▶ _What the task asks_
Repeat, exactly as written, all of the entries, but not their pictures.

▶ _Task inputs_
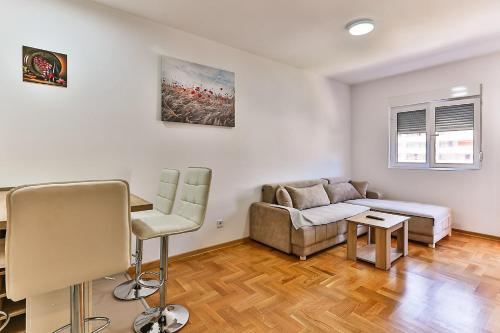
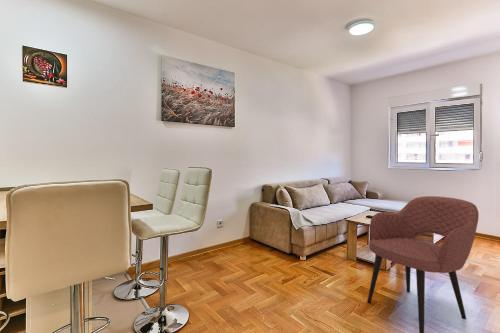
+ armchair [367,195,480,333]
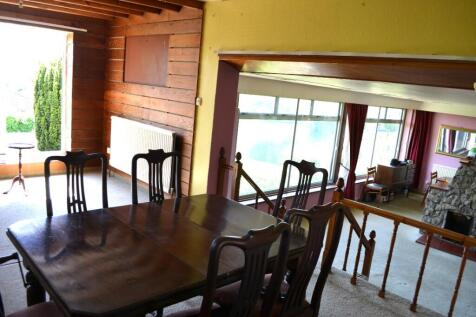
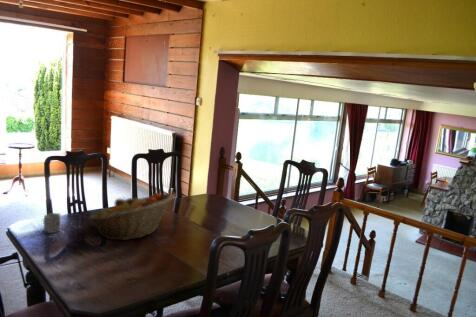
+ cup [42,212,61,234]
+ fruit basket [87,192,175,241]
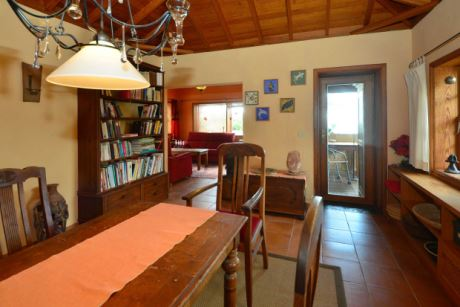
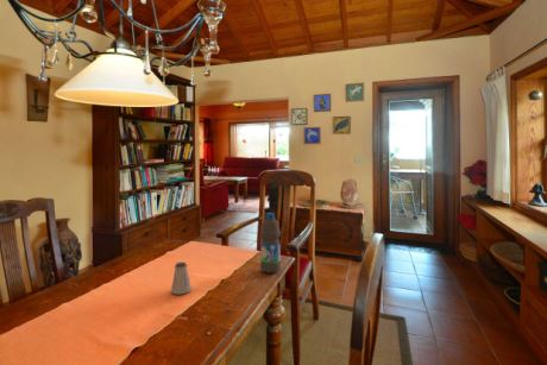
+ water bottle [259,212,282,275]
+ saltshaker [170,262,193,296]
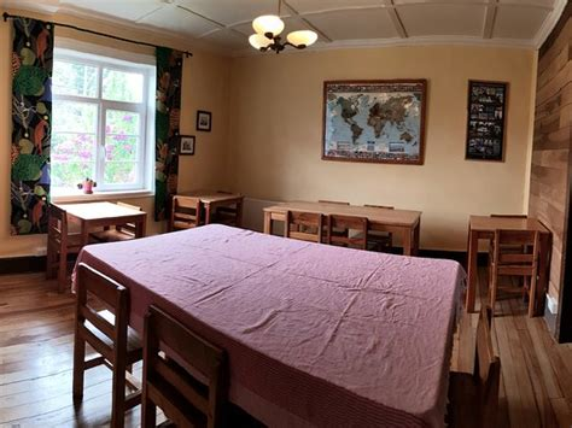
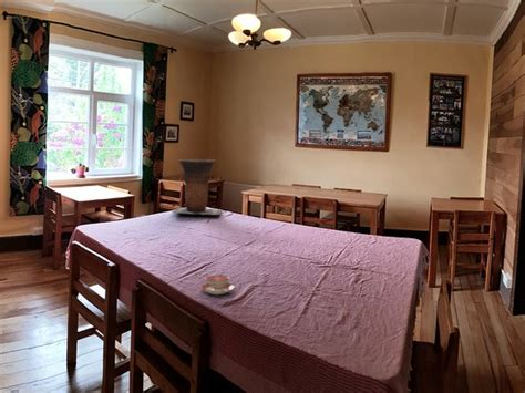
+ vase [171,158,223,216]
+ teacup [199,273,236,296]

▶ _Written reply_
+ armchair [367,195,480,333]
+ cup [42,212,61,234]
+ fruit basket [87,192,175,241]
+ water bottle [259,212,282,275]
+ saltshaker [170,262,193,296]
+ vase [171,158,223,216]
+ teacup [199,273,236,296]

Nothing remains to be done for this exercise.